AUSTIN, Texas — In 1995, four months into his first term as governor, George W. Bush signed a bill ending a 125-year ban on concealed handguns in Texas. The new law, he vowed, would make the state "a safer place," and he promised Texans that license applicants would undergo rigorous background checks.
But since the law took effect, the state has licensed hundreds of people with prior criminal convictions--including rape and armed robbery--and histories of violence, psychological disorders and drug or alcohol problems, a Times investigation has found.
James W. Washington got a license to carry a concealed weapon despite having done prison time in Texas for armed robbery. So did Terry Ross Gist, who left a trail of threats and violence in court records from North Carolina to California. A license also went to an elderly Dallas man with Alzheimer's disease.
Still others committed crimes, ranging from double murder to drunk driving, after they were licensed. A frustrated commuter, Paul W. Lueders, shot and severely wounded a Houston bus driver. Audi Phong Nguyen ran with a Houston home invasion ring. Diane Brown James helped her husband kidnap a San Antonio woman to be their sex slave.
About 215,000 Texans are currently licensed to carry concealed weapons. The state concedes that more than 400 were licensed despite prior convictions, and more than 3,000 other licensees have since been arrested.
However, the state never releases the names of individual problem licensees or any details of their crimes. The Times identified more than 200 of those people and examined their cases for the first time.
Johnny Sutton, criminal justice policy advisor to Bush, defended the law by arguing the number of bad licensees is relatively small. He said that the program overall has been a "smashing success."

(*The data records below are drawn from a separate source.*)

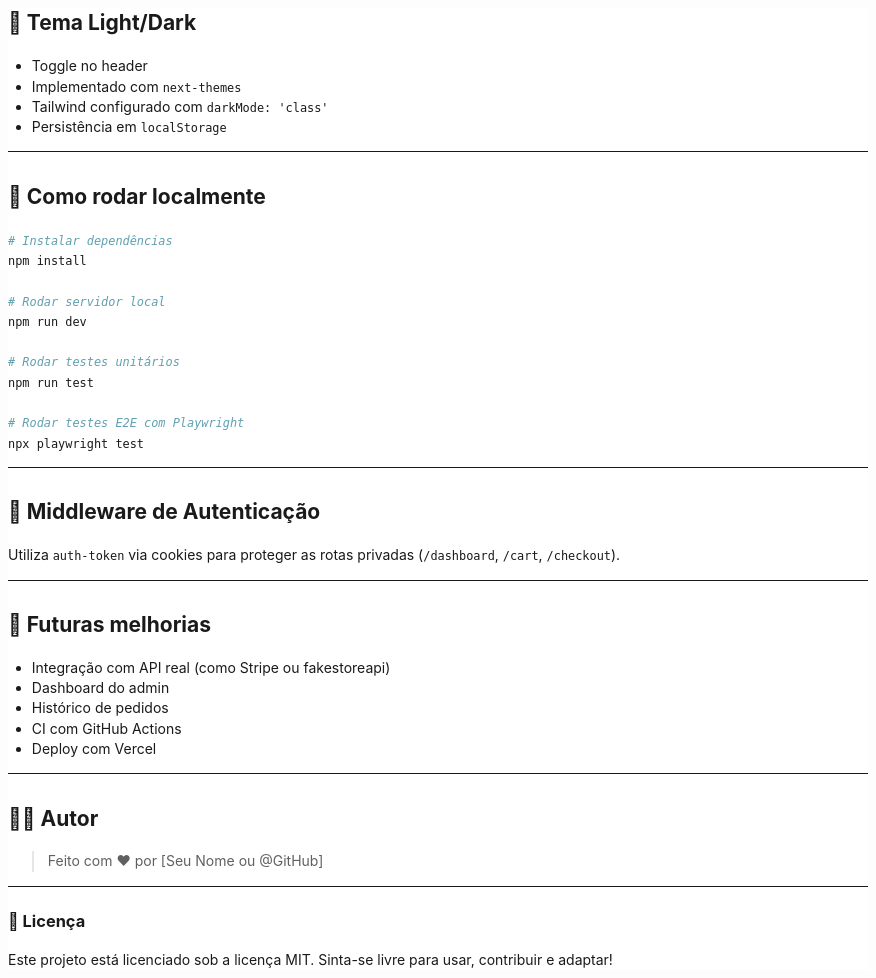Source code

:
## 🎨 Tema Light/Dark

* Toggle no header
* Implementado com `next-themes`
* Tailwind configurado com `darkMode: 'class'`
* Persistência em `localStorage`

---

## 🛒 Como rodar localmente

```bash
# Instalar dependências
npm install

# Rodar servidor local
npm run dev

# Rodar testes unitários
npm run test

# Rodar testes E2E com Playwright
npx playwright test
```

---

## 🔐 Middleware de Autenticação

Utiliza `auth-token` via cookies para proteger as rotas privadas (`/dashboard`, `/cart`, `/checkout`).

---

## 📌 Futuras melhorias

* Integração com API real (como Stripe ou fakestoreapi)
* Dashboard do admin
* Histórico de pedidos
* CI com GitHub Actions
* Deploy com Vercel

---

## 👨‍💻 Autor

> Feito com ❤️ por \[Seu Nome ou @GitHub]

---

### 📝 Licença

Este projeto está licenciado sob a licença MIT. Sinta-se livre para usar, contribuir e adaptar!


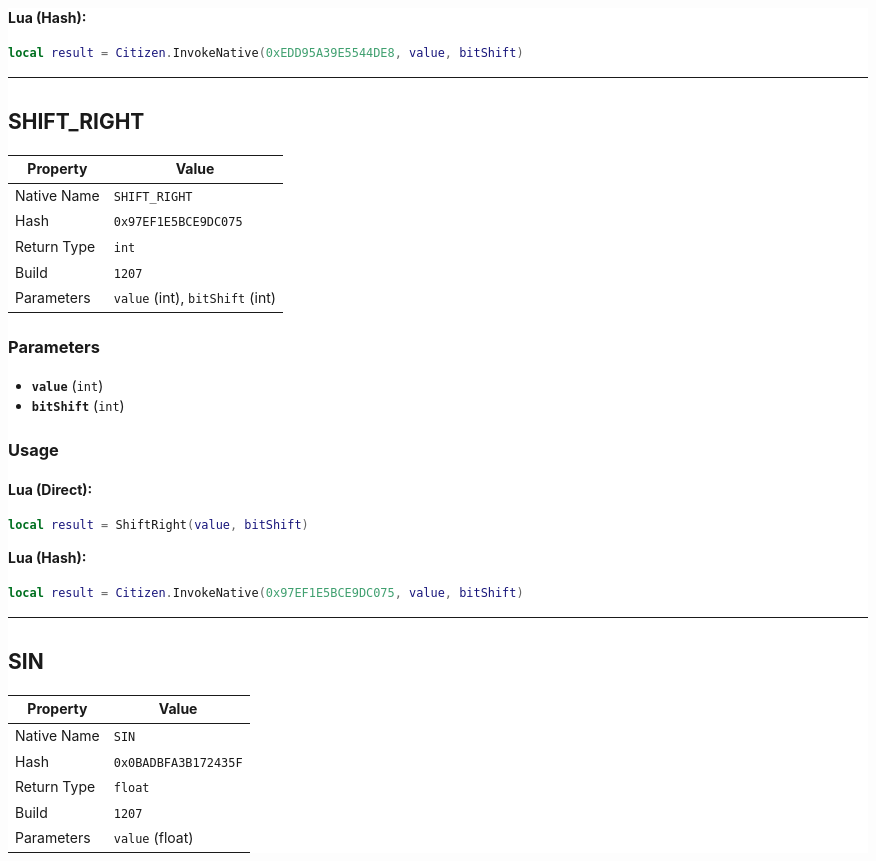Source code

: **Lua (Hash):**
```lua
local result = Citizen.InvokeNative(0xEDD95A39E5544DE8, value, bitShift)
```


---

## SHIFT_RIGHT

| Property | Value |
|----------|-------|
| Native Name | `SHIFT_RIGHT` |
| Hash | `0x97EF1E5BCE9DC075` |
| Return Type | `int` |
| Build | `1207` |
| Parameters | `value` (int), `bitShift` (int) |

### Parameters

- **`value`** (`int`)
- **`bitShift`** (`int`)

### Usage

**Lua (Direct):**
```lua
local result = ShiftRight(value, bitShift)
```

**Lua (Hash):**
```lua
local result = Citizen.InvokeNative(0x97EF1E5BCE9DC075, value, bitShift)
```


---

## SIN

| Property | Value |
|----------|-------|
| Native Name | `SIN` |
| Hash | `0x0BADBFA3B172435F` |
| Return Type | `float` |
| Build | `1207` |
| Parameters | `value` (float) |

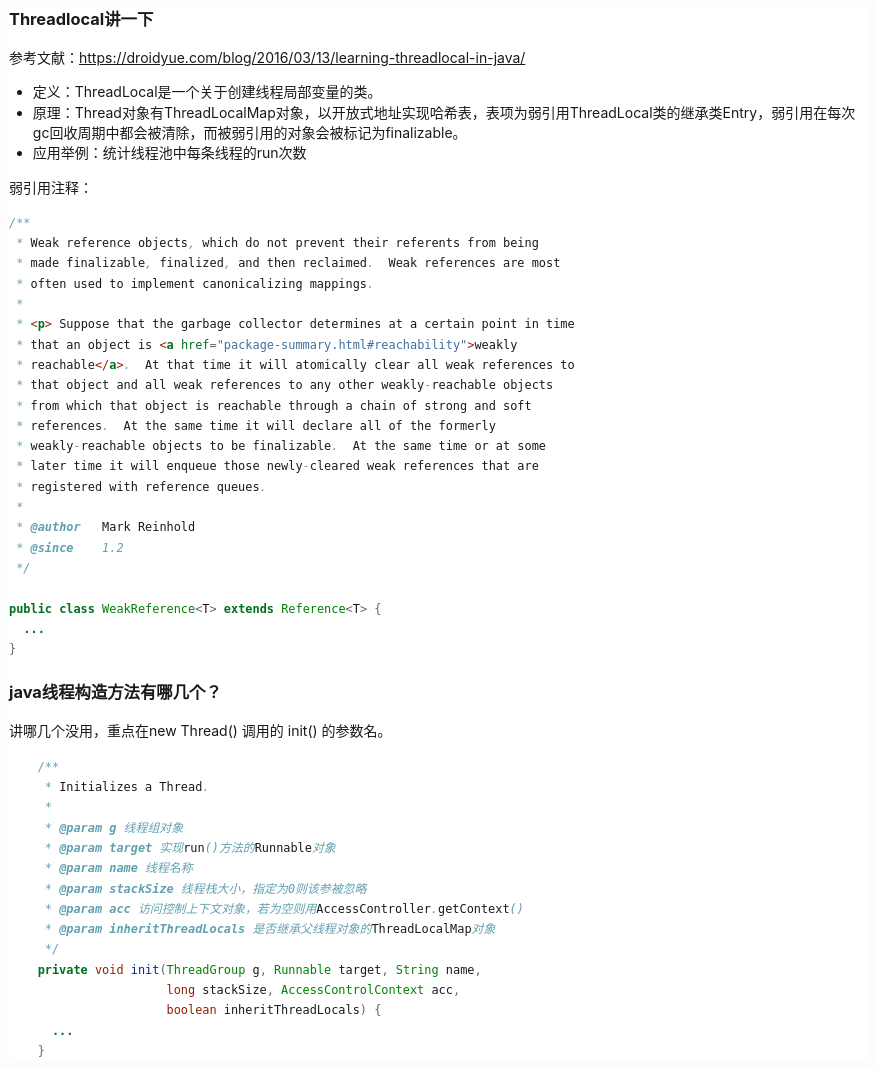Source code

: 



### Threadlocal讲一下

参考文献：https://droidyue.com/blog/2016/03/13/learning-threadlocal-in-java/



* 定义：ThreadLocal是一个关于创建线程局部变量的类。
* 原理：Thread对象有ThreadLocalMap对象，以开放式地址实现哈希表，表项为弱引用ThreadLocal类的继承类Entry，弱引用在每次gc回收周期中都会被清除，而被弱引用的对象会被标记为finalizable。
* 应用举例：统计线程池中每条线程的run次数

弱引用注释：

```java
/**
 * Weak reference objects, which do not prevent their referents from being
 * made finalizable, finalized, and then reclaimed.  Weak references are most
 * often used to implement canonicalizing mappings.
 *
 * <p> Suppose that the garbage collector determines at a certain point in time
 * that an object is <a href="package-summary.html#reachability">weakly
 * reachable</a>.  At that time it will atomically clear all weak references to
 * that object and all weak references to any other weakly-reachable objects
 * from which that object is reachable through a chain of strong and soft
 * references.  At the same time it will declare all of the formerly
 * weakly-reachable objects to be finalizable.  At the same time or at some
 * later time it will enqueue those newly-cleared weak references that are
 * registered with reference queues.
 *
 * @author   Mark Reinhold
 * @since    1.2
 */

public class WeakReference<T> extends Reference<T> {
  ...
}
```





### java线程构造方法有哪几个？

讲哪几个没用，重点在new Thread() 调用的 init() 的参数名。

```java
    /**
     * Initializes a Thread.
     *
     * @param g 线程组对象
     * @param target 实现run()方法的Runnable对象
     * @param name 线程名称
     * @param stackSize 线程栈大小，指定为0则该参被忽略
     * @param acc 访问控制上下文对象，若为空则用AccessController.getContext()
     * @param inheritThreadLocals 是否继承父线程对象的ThreadLocalMap对象
     */
    private void init(ThreadGroup g, Runnable target, String name,
                      long stackSize, AccessControlContext acc,
                      boolean inheritThreadLocals) {
      ...
    }
```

"There will always be nightmare cases," Sutton said in an interview. "Somebody will always get through that we wish wouldn't, but not that many slip by. When they do, they are caught and [the licenses] revoked. And if they commit a crime, we prosecute them hard."
Campaign aide Dan Bartlett called the program "a good system . . . that we will continue to improve." He said that concealed gun licensees are "much more law-abiding than the average citizen."
Former State Sen. Jerry Patterson, who helped get the law enacted, said he knows of seven instances of license holders stopping crimes. He cited the case of Robert James Eichelberg.
In 1997 at a Houston intersection, Eichelberg was confronted by an armed carjacker at his passenger window. Eichelberg said he "drew a gun that I carry in my truck and I fired." After exchanging shots, the would-be robber fell seriously wounded.
"That's the only reason I'm alive today," Eichelberg said later.
The Texas screening and license enforcement process is closed to public scrutiny and, by law, exempt from open record statutes. The state Department of Public Safety provides only lists with no names of those license holders subject to disciplinary action. Consequently, only a handful of licensees had previously been identified and publicly linked to crimes.
However, the Times investigation traced many of the most serious law violators. It relied on interviews, police reports, court records and other public documents, as well as computer-assisted analyses of state and national databases.
The investigation also found that:
* Because Texas authorities only have 60 days to conduct background checks, they routinely issued licenses before the process was completed. So far, retroactive revocation actions have been launched against the more than 400 who were licensed before out-of-state crime records caught up with Texas officials.
* Background checks do not routinely include interviews with the applicant or with family and friends. State law requires only review of "local official records" and criminal history records.
Applicants often don't want neighbors knowing they applied for the permit. "If there are no clues, no reasons to suspect a problem, then we don't go knocking on doors," said state police Maj. Lee Smith, whose troopers conduct the local checks.
* Troopers do not routinely investigate an applicant's mental or medical history, beyond a search of local public records, unless suspicious information is found. Doctors and hospitals, concerned about patient privacy, also are reluctant to provide such information. "Sometimes we get complete cooperation; sometimes not," Maj. Smith said.
But David Gavin, assistant chief of administration for the concealed handgun authority at the Texas Department of Public Safety, said: "We feel we're effectively using the resources we have available."
Gavin acknowledged that concealed gun background checks are not as thorough as, for example, those for applicants seeking state trooper jobs. He said such inquiries would be considerably more costly and time-consuming if required.